- Born: December 10, 1930 New York City
- Died: January 12, 2021 (aged 90) New York City
- Occupations: advertising and marketing industry executive and public health advocate
- Known for: Meatless Mondays campaign

= Sid Lerner =

American advertising executive and public health advocate (1930–2021)

Sidney Lerner (December 10, 1930 – January 12, 2021) was an American advertising and marketing industry executive and public health advocate. He was considered one of the original "Mad Men" of the advertising world and later founded Meatless Mondays campaign.

== Early life and education ==
Lerner was born into a Jewish family to Mollie Lebowitz and Louis Lerner in New York City. He was first in his family of immigrant to go to college.

He graduated from the S.I. Newhouse School of Public Communications at Syracuse University in 1953 with a degree in English and journalism.
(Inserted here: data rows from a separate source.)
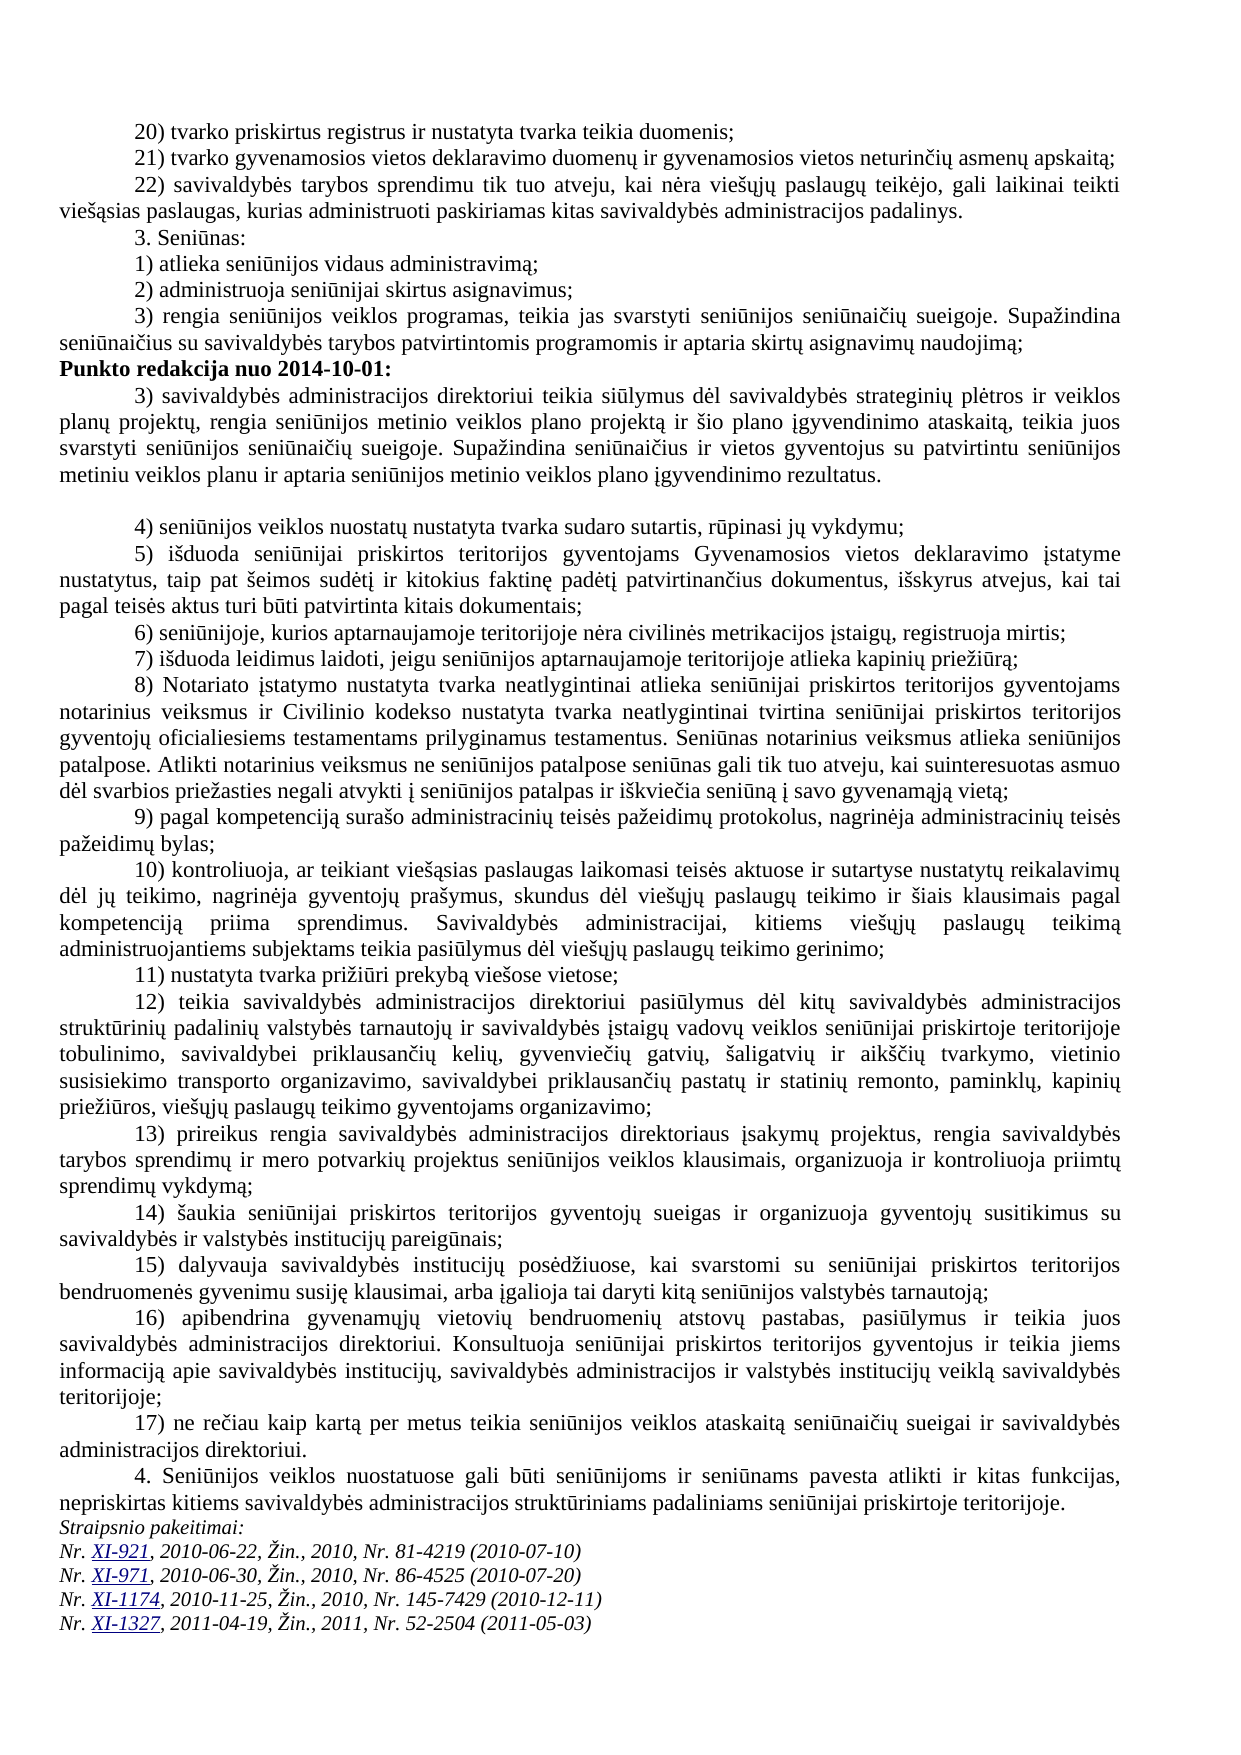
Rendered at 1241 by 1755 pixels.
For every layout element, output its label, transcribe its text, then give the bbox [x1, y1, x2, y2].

text 16) apibendrina gyvenamųjų vietovių bendruomenių atstovų pastabas, pasiūlymus ir teikia juos savivaldybės administracijos direktoriui. Konsultuoja seniūnijai priskirtos teritorijos gyventojus ir teikia jiems informaciją apie savivaldybės institucijų, savivaldybės administracijos ir valstybės institucijų veiklą savivaldybės teritorijoje; [59, 1304, 1122, 1409]
text 14) šaukia seniūnijai priskirtos teritorijos gyventojų sueigas ir organizuoja gyventojų susitikimus su savivaldybės ir valstybės institucijų pareigūnais; [59, 1199, 1122, 1251]
text 21) tvarko gyvenamosios vietos deklaravimo duomenų ir gyvenamosios vietos neturinčių asmenų apskaitą; [59, 144, 1122, 171]
text 2) administruoja seniūnijai skirtus asignavimus; [59, 276, 1122, 303]
text 15) dalyvauja savivaldybės institucijų posėdžiuose, kai svarstomi su seniūnijai priskirtos teritorijos bendruomenės gyvenimu susiję klausimai, arba įgalioja tai daryti kitą seniūnijos valstybės tarnautoją; [59, 1251, 1122, 1304]
text Nr. XI-971, 2010-06-30, Žin., 2010, Nr. 86-4525 (2010-07-20) [59, 1563, 1122, 1587]
text 4) seniūnijos veiklos nuostatų nustatyta tvarka sudaro sutartis, rūpinasi jų vykdymu; [59, 513, 1122, 540]
text 20) tvarko priskirtus registrus ir nustatyta tvarka teikia duomenis; [59, 118, 1122, 144]
text 3) rengia seniūnijos veiklos programas, teikia jas svarstyti seniūnijos seniūnaičių sueigoje. Supažindina seniūnaičius su savivaldybės tarybos patvirtintomis programomis ir aptaria skirtų asignavimų naudojimą; [59, 303, 1122, 355]
text 6) seniūnijoje, kurios aptarnaujamoje teritorijoje nėra civilinės metrikacijos įstaigų, registruoja mirtis; [59, 619, 1122, 645]
text 10) kontroliuoja, ar teikiant viešąsias paslaugas laikomasi teisės aktuose ir sutartyse nustatytų reikalavimų dėl jų teikimo, nagrinėja gyventojų prašymus, skundus dėl viešųjų paslaugų teikimo ir šiais klausimais pagal kompetenciją priima sprendimus. Savivaldybės administracijai, kitiems viešųjų paslaugų teikimą administruojantiems subjektams teikia pasiūlymus dėl viešųjų paslaugų teikimo gerinimo; [59, 856, 1122, 961]
text 17) ne rečiau kaip kartą per metus teikia seniūnijos veiklos ataskaitą seniūnaičių sueigai ir savivaldybės administracijos direktoriui. [59, 1409, 1122, 1462]
text 8) Notariato įstatymo nustatyta tvarka neatlygintinai atlieka seniūnijai priskirtos teritorijos gyventojams notarinius veiksmus ir Civilinio kodekso nustatyta tvarka neatlygintinai tvirtina seniūnijai priskirtos teritorijos gyventojų oficialiesiems testamentams prilyginamus testamentus. Seniūnas notarinius veiksmus atlieka seniūnijos patalpose. Atlikti notarinius veiksmus ne seniūnijos patalpose seniūnas gali tik tuo atveju, kai suinteresuotas asmuo dėl svarbios priežasties negali atvykti į seniūnijos patalpas ir iškviečia seniūną į savo gyvenamąją vietą; [59, 672, 1122, 803]
text 3) savivaldybės administracijos direktoriui teikia siūlymus dėl savivaldybės strateginių plėtros ir veiklos planų projektų, rengia seniūnijos metinio veiklos plano projektą ir šio plano įgyvendinimo ataskaitą, teikia juos svarstyti seniūnijos seniūnaičių sueigoje. Supažindina seniūnaičius ir vietos gyventojus su patvirtintu seniūnijos metiniu veiklos planu ir aptaria seniūnijos metinio veiklos plano įgyvendinimo rezultatus. [59, 382, 1122, 487]
text Nr. XI-1174, 2010-11-25, Žin., 2010, Nr. 145-7429 (2010-12-11) [59, 1587, 1122, 1611]
text Straipsnio pakeitimai: [59, 1515, 1122, 1539]
text Nr. XI-1327, 2011-04-19, Žin., 2011, Nr. 52-2504 (2011-05-03) [59, 1611, 1122, 1635]
text 7) išduoda leidimus laidoti, jeigu seniūnijos aptarnaujamoje teritorijoje atlieka kapinių priežiūrą; [59, 645, 1122, 672]
text 9) pagal kompetenciją surašo administracinių teisės pažeidimų protokolus, nagrinėja administracinių teisės pažeidimų bylas; [59, 803, 1122, 856]
text 13) prireikus rengia savivaldybės administracijos direktoriaus įsakymų projektus, rengia savivaldybės tarybos sprendimų ir mero potvarkių projektus seniūnijos veiklos klausimais, organizuoja ir kontroliuoja priimtų sprendimų vykdymą; [59, 1119, 1122, 1199]
text 22) savivaldybės tarybos sprendimu tik tuo atveju, kai nėra viešųjų paslaugų teikėjo, gali laikinai teikti viešąsias paslaugas, kurias administruoti paskiriamas kitas savivaldybės administracijos padalinys. [59, 171, 1122, 223]
text 5) išduoda seniūnijai priskirtos teritorijos gyventojams Gyvenamosios vietos deklaravimo įstatyme nustatytus, taip pat šeimos sudėtį ir kitokius faktinę padėtį patvirtinančius dokumentus, išskyrus atvejus, kai tai pagal teisės aktus turi būti patvirtinta kitais dokumentais; [59, 540, 1122, 619]
text Nr. XI-921, 2010-06-22, Žin., 2010, Nr. 81-4219 (2010-07-10) [59, 1539, 1122, 1563]
text Punkto redakcija nuo 2014-10-01: [59, 355, 1122, 382]
text 1) atlieka seniūnijos vidaus administravimą; [59, 250, 1122, 276]
text 11) nustatyta tvarka prižiūri prekybą viešose vietose; [59, 961, 1122, 988]
text 12) teikia savivaldybės administracijos direktoriui pasiūlymus dėl kitų savivaldybės administracijos struktūrinių padalinių valstybės tarnautojų ir savivaldybės įstaigų vadovų veiklos seniūnijai priskirtoje teritorijoje tobulinimo, savivaldybei priklausančių kelių, gyvenviečių gatvių, šaligatvių ir aikščių tvarkymo, vietinio susisiekimo transporto organizavimo, savivaldybei priklausančių pastatų ir statinių remonto, paminklų, kapinių priežiūros, viešųjų paslaugų teikimo gyventojams organizavimo; [59, 988, 1122, 1119]
text 4. Seniūnijos veiklos nuostatuose gali būti seniūnijoms ir seniūnams pavesta atlikti ir kitas funkcijas, nepriskirtas kitiems savivaldybės administracijos struktūriniams padaliniams seniūnijai priskirtoje teritorijoje. [59, 1462, 1122, 1515]
text 3. Seniūnas: [59, 223, 1122, 250]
At Syracuse, he served as the editor of "The Syracusan magazine" and was part of the Orange Key junior men's honorary organization.

== Advertising career ==
Considered one of the original "Mad Men" of Madison Avenue, Lerner's advertising and marketing career included work with Norman, Craig & Kummel, and Benton & Bowles advertising agencies as a creative director.

After graduation from Syracuse, Sid served in Army counter intelligence in Japan. Lerner began his career in the mailroom, from where he found a position in the ranks of copywriting at Benton & Bowles. During his career, he represented popular brands from Procter & Gamble, General Foods (Maxwell House), Texaco, Johnson Wax, and Charmin for which he helped created the memorable "Please Don’t Squeeze the Charmin" campaign featuring Mr. Whipple.

In April 1970, Lerner started Sid Lerner Associates, a consulting business for creative advertising and new product development. This business designed, co-produced and marketed licensed tennis, gifts and sporting good products for the gift and stationery trades.

== Public health advocacy ==
Lerner founded Meatless Mondays and Healthy Mondays campaigns in 2003. The program began at the Johns Hopkins Bloomberg School of Public Health, recommending Americans to abstain from meat one day a week for their health and the environment. It became a global movement, taking hold across the U.S. and growing in over 40 countries around the world.

According to Lerner, his father died of heart disease and his own diet was a catalyst for Meatless Mondays. Based on his doctor's advice Lerner modified his meat consumption, treating the protein more like a "condiment" than a main facet of a meal.

Lerner and his wife, Helaine Lerner funded the Lerner Center for Public Health Promotion to conduct, coordinate, and promote population and community health research, education, and outreach at the Maxwell & Newhouse Schools of Syracuse University in 2011, Johns Hopkins Bloomberg School of Public Health in 2014, and Mailman School of Public Health of Columbia University in 2014. He also established endowed positions at Johns Hopkins and NYU Langone to support health promotions.

Lerner was the president of Biorings LLC, which along with Weill Cornell medical researchers, developed non-hormonal contraceptives to prevent HIV transmission.

Lerner served on the Financial Services Leadership Forum Advisory Committee of the New York Public Library in 2010. He also worked with the American Jewish Committee.

==Awards==
In 2013, Lerner received the George Arents award, Syracuse University's highest alumni honor for "his work in wellness, advertising and philanthropy".

In 2013, Lerner was awarded the Dean's Medal, the School's highest honor, by Johns Hopkins University's Bloomberg School of Public Health for "his vision and leadership in improving the health of the public through the Meatless Monday Campaign".

In 2019, Lerner received an honorary Doctor of Humane Letters degree from Johns Hopkins University.

==Works==
Lerner wrote six non-fiction books, including:
- "Monday morning quarterback" (1983)
- "From the desk of" (1989)
- "Trash Cash, Fizzbos, and Flatliners" (1993)
- "A Dictionary of New Words" (1995)

==Death==
Lerner died on January 12, 2021, aged 90, at his home in New York City.